Editorial: War On Christmas Wages On


As we celebrate the holiday season—whether it’s by trimming the tree or lighting the Hanukkah menorah—we tend to greet each other with good tidings.

But, while it was once customary for some to wish everyone a “Merry Christmas,” we now hear a large segment of the population saying “Happy Holidays,” in an attempt to be more politically correct.

For many businesses catering to the chaos of last-minute shoppers seeking holiday deals, wishing customers a “Happy Holiday” has become preferable since the greeting is religiously neutral and less likely to offend those celebrating Hanukkah or Kwanzaa, as well as anyone who does not observe the Christmas holiday.

While some people are overly sensitive to the religious sentiment, anyone who is offended by the well-wishes of another—for saying “Merry Christmas” instead of “Happy Holidays”—is just ridiculous.  

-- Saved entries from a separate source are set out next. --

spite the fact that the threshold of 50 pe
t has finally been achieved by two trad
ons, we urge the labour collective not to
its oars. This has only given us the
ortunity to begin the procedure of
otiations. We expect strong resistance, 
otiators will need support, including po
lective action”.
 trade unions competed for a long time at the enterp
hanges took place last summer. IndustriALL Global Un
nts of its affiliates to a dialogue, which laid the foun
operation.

The majority of New Yorkers agree.

According to a recent study from the Siena Research Institute, 51 percent of New Yorkers polled prefer using “Merry Christmas” as their holiday greeting compared to 38 percent who say they prefer “Happy Holidays.”

So, whether you celebrate it or not, people shouldn’t be afraid to wish good tidings to anyone—after all, isn’t that what the spirit of Christmas is all about?